Mexico’s Interior Department released photos of migrants getting off buses at a shelter and receiving food and medical attention. But the pace was slow, frustrating those who remained on the bridge in hot and cramped conditions.

Each time a small side gate opened to allow people to pass, there was a crush of bodies as migrants desperately pushed forward.

Scarleth Cruz hoisted a crying, sweat-soaked baby girl above the crowd, crying out: “This girl is suffocating.”

At least half a dozen migrants fainted.

Some tore open a fence on the Guatemala side of the bridge and threw two young children, perhaps age 6 or 7, and their mother into the muddy waters about 40 feet below. They were rafted to safety in on the Mexican bank.

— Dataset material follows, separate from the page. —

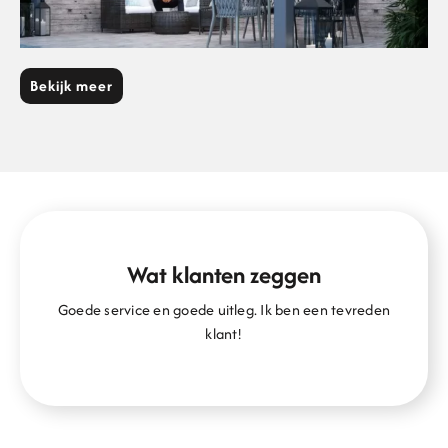
Bekijk meer
Wat klanten zeggen
Goede service en goede uitleg. Ik ben een tevreden
klant!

The caravan elicited a series of warning tweets from U.S. President Trump early in the week.

“The Mexican Government is fully engaged in finding a solution that encourages safe, secure, and orderly migration,” State Department Spokeswoman Heather Nauert said on Oct. 20, “and both the United States and Mexico continue to work with Central American governments to address the economic, security, and governance drivers of illegal immigration.”

Presidents Hernandez of Honduras and Jimmy Morales of Guatemala held an emergency meeting at a Guatemalan air base on Oct. 20.

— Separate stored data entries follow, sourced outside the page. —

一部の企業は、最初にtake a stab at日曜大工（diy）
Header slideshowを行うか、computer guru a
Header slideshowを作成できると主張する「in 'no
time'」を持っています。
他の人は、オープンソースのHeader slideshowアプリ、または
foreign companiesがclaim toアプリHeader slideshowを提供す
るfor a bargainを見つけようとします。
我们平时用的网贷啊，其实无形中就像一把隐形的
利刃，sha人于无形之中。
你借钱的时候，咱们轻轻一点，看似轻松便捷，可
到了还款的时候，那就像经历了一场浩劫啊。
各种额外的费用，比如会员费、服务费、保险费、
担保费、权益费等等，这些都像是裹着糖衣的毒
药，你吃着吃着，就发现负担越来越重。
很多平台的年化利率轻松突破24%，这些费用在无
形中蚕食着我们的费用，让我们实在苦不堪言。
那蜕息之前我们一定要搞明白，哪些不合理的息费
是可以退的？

“It is estimated that approximately between 5,000 to 5,400 people entered Guatemalan territory,” Morales said. “We are working to provide a peaceful and safe return trip and avoid that these movements keep happening in the future.”

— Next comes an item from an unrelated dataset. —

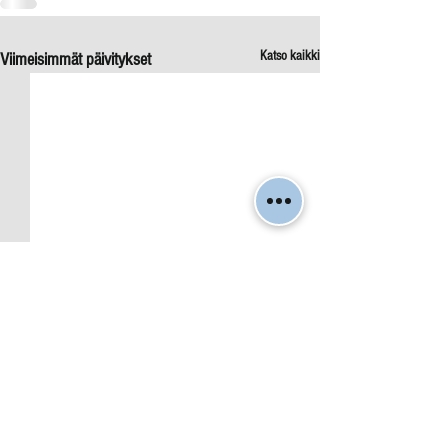
Katso kaikki
Viimeisimmät päivitykset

Hernandez said: “I want to assure Hondurans that we have a working team to receive them, as well as a package of offers in terms of opportunities depending on what each citizen wants to do with his life in terms of an undertaking or in terms of bettering his quality of life in his community.”

He added that migrants from elsewhere in the region had joined the caravan, along with others from “outside the Central American region,” though he did not cite specific nationalities.

“We want to say to all who are participating in this caravan, that it has been shown that in addition to Hondurans there are (people) from other countries in the region and also outside of the Central American region. And don’t let yourself be fooled, take care of your life, reflect and understand the enormous risk and danger that you are being submitted to,” he said.

The leaders said an estimated 5,400 migrants had entered Guatemala since the caravan was announced a week ago, and about 2,500 Hondurans have returned voluntarily, many using free bus tickets from the Honduran government. Hernandez added that planes would be used to fly women and children back home.

Migrant Gonzalo Martinez says he is voluntarily returning to Honduras from a bridge connecting Guatemala and Mexico because he was disappointed in the unruliness of caravan members and just wanted to head home.

“We thought the caravan was passive but there were unruly people, I was disappointed,” said the 37-year-old farmer as he boarded a bus in Tecun Uman, Guatemala to take him back to Honduras.

Morales said a Honduran migrant died in the town of Villa Nueva, about 20 miles (30 kilometers) from Guatemala City, when he fell from a truck that was transporting migrants.

Zachary Stieber and The Associated Press contributed to this report.